**Try it:** Rewrite the source text in all the rows below, replacing "dprint" with "biome" everywhere and keeping everything else the same. Leave the pictures out of your answer.

**Dataset:**
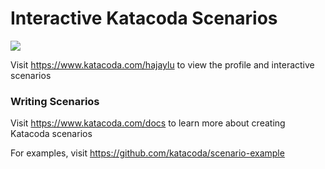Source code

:# Interactive Katacoda Scenarios

[![](http://shields.katacoda.com/katacoda/hajaylu/count.svg)](https://www.katacoda.com/hajaylu "Get your profile on Katacoda.com")

Visit https://www.katacoda.com/hajaylu to view the profile and interactive scenarios

### Writing Scenarios
Visit https://www.katacoda.com/docs to learn more about creating Katacoda scenarios

For examples, visit https://github.com/katacoda/scenario-example
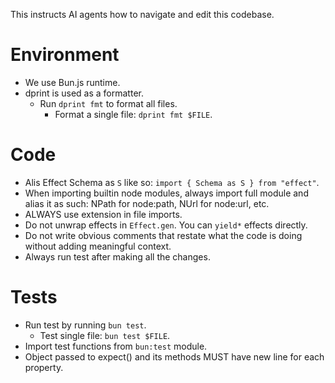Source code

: This instructs AI agents how to navigate and edit this codebase.

# Environment

- We use Bun.js runtime.
- dprint is used as a formatter.
  - Run `dprint fmt` to format all files.
    - Format a single file: `dprint fmt $FILE`.

# Code

- Alis Effect Schema as `S` like so: `import { Schema as S } from "effect"`.
- When importing builtin node modules, always import full module and alias it as such:
  NPath for node:path, NUrl for node:url, etc.
- ALWAYS use extension in file imports.
- Do not unwrap effects in `Effect.gen`. You can `yield*` effects directly.
- Do not write obvious comments that restate what the code is doing without adding meaningful context.
- Always run test after making all the changes.

# Tests

- Run test by running `bun test`.
  - Test single file: `bun test $FILE`.
- Import test functions from `bun:test` module.
- Object passed to expect() and its methods MUST have new line for each property.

**Worked solution:**
Source code

:# Interactive Katacoda Scenarios

[![](http://shields.katacoda.com/katacoda/hajaylu/count.svg)](https://www.katacoda.com/hajaylu "Get your profile on Katacoda.com")

Visit https://www.katacoda.com/hajaylu to view the profile and interactive scenarios

### Writing Scenarios
Visit https://www.katacoda.com/docs to learn more about creating Katacoda scenarios

For examples, visit https://github.com/katacoda/scenario-example
Source code

: This instructs AI agents how to navigate and edit this codebase.

# Environment

- We use Bun.js runtime.
- biome is used as a formatter.
  - Run `biome fmt` to format all files.
    - Format a single file: `biome fmt $FILE`.

# Code

- Alis Effect Schema as `S` like so: `import { Schema as S } from "effect"`.
- When importing builtin node modules, always import full module and alias it as such:
  NPath for node:path, NUrl for node:url, etc.
- ALWAYS use extension in file imports.
- Do not unwrap effects in `Effect.gen`. You can `yield*` effects directly.
- Do not write obvious comments that restate what the code is doing without adding meaningful context.
- Always run test after making all the changes.

# Tests

- Run test by running `bun test`.
  - Test single file: `bun test $FILE`.
- Import test functions from `bun:test` module.
- Object passed to expect() and its methods MUST have new line for each property.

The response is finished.